Embassy WF01
Concept

Embassy WF01

section:concept
The Embassy WF01 is an LMP2 Le Mans Prototype race car designed, developed and built by the British outfit Embassy Racing for competition in the Le Mans Endurance Series and the 24 Hours of Le Mans. Powered by the Zytek ZG348 engine, a total of two cars were produced, and the car was named after team owner Jonathan France's son, William.

Embassy Racing entered the Le Mans Series with the WF01 as a self-developed LMP2 prototype powered by the Zytek ZG348, a well-regarded power unit in the class at that time. Pre-season preparation was severely compromised from the outset: parts delivery delays left the team with almost no testing time before the opening round of the 2008 season, meaning the car went into competition largely unproven.

The WF01 made its competitive debut at the opening Le Mans Series round at Catalunya, where two cars were entered. Mario Haberfeld and Warren Hughes shared the #45, while Jonny Kane and Joey Foster drove the #46. The cars qualified 19th and 22nd respectively. Race day brought immediate mechanical trouble when a steering component failed on one car, prompting the team to retire the sister entry as a precautionary measure rather than risk further damage.

Results improved at Monza, where Embassy Racing scored its first points with the WF01, finishing eighth in class. The second car had been running inside the podium positions before stopping with thirty minutes remaining.

The 1000 km of Spa proved disastrous. Foster crashed the #46 on the warm-up lap, and the #45 retired with a recurrence of its earlier mechanical problem, leaving the team with no finishers from the Belgian round.

For the 2008 24 Hours of Le Mans, the team entered a single car with Hughes, Kane and Foster sharing driving duties. The car qualified 24th overall with a time of 3:39.926. During the race an ECU fault was resolved by recycling the unit, but a starter motor failure subsequently cost the team 21 minutes in the pits. Foster then had an accident at the second chicane on the Mulsanne Straight, causing damage to both the front and rear of the car. The WF01 was retired after 17 hours of racing.

The best result of the 2008 season came at the Nurburgring, where Darren Manning and Foster drove the car to 11th overall and fourth in class — the highest career finish achieved by the WF01. At the Le Mans Series season finale at Silverstone the #45 was running in podium positions until Kane missed a red light at the end of the pit lane, receiving a five-minute post-race time penalty that dropped the car to fifth in class. Despite the promising flashes the programme had shown, the team folded two weeks after the Silverstone race.

The WF01 made one final racing appearance at the 2009 Le Mans Series season finale at Silverstone, operated this time by Team WFR with backing from multiple sponsors. Hughes, Manning and Jody Firth drove the car to 14th overall and fourth in class — a respectable farewell for a project that had been cut short by Embassy Racing's closure the previous year.

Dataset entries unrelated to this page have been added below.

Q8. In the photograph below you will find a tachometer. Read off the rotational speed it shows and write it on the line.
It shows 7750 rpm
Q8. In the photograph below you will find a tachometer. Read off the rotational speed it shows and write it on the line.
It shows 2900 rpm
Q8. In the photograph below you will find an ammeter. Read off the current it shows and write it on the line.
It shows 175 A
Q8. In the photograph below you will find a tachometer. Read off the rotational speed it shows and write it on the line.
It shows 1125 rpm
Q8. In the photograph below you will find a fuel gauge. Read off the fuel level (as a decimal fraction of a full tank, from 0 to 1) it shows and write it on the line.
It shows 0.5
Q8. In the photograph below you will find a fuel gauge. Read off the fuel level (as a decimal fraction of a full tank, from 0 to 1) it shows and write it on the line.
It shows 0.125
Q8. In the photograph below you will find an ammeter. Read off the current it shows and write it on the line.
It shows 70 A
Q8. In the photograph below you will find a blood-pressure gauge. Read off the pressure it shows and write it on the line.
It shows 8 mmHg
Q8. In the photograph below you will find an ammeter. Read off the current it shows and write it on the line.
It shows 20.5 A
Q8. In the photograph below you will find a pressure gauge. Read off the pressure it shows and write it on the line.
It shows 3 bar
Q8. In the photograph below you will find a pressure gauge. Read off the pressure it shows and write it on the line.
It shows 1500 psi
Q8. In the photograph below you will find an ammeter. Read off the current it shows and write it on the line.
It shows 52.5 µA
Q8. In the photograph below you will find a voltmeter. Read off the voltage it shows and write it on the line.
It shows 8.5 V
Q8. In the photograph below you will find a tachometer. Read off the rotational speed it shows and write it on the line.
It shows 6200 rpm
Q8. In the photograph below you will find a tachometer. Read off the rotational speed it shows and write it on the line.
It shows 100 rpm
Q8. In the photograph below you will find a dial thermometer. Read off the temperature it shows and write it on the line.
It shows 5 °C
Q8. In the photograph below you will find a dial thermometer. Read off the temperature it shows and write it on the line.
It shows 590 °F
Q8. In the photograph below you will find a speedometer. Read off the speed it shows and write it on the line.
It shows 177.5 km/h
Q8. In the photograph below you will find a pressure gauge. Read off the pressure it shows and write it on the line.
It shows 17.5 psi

The Embassy WF01 represents a brief but earnest LMP2 programme undone by a combination of early mechanical misfortune, limited pre-season testing, and ultimately the financial pressures that ended the team's existence. The car never threatened a class podium and completed just one 24 Hours of Le Mans before retirement. Nevertheless its best results — particularly the fourth-in-class at the Nurburgring — demonstrated genuine pace in an LMP2 field that was becoming increasingly competitive during the 2008 Le Mans Endurance Series season.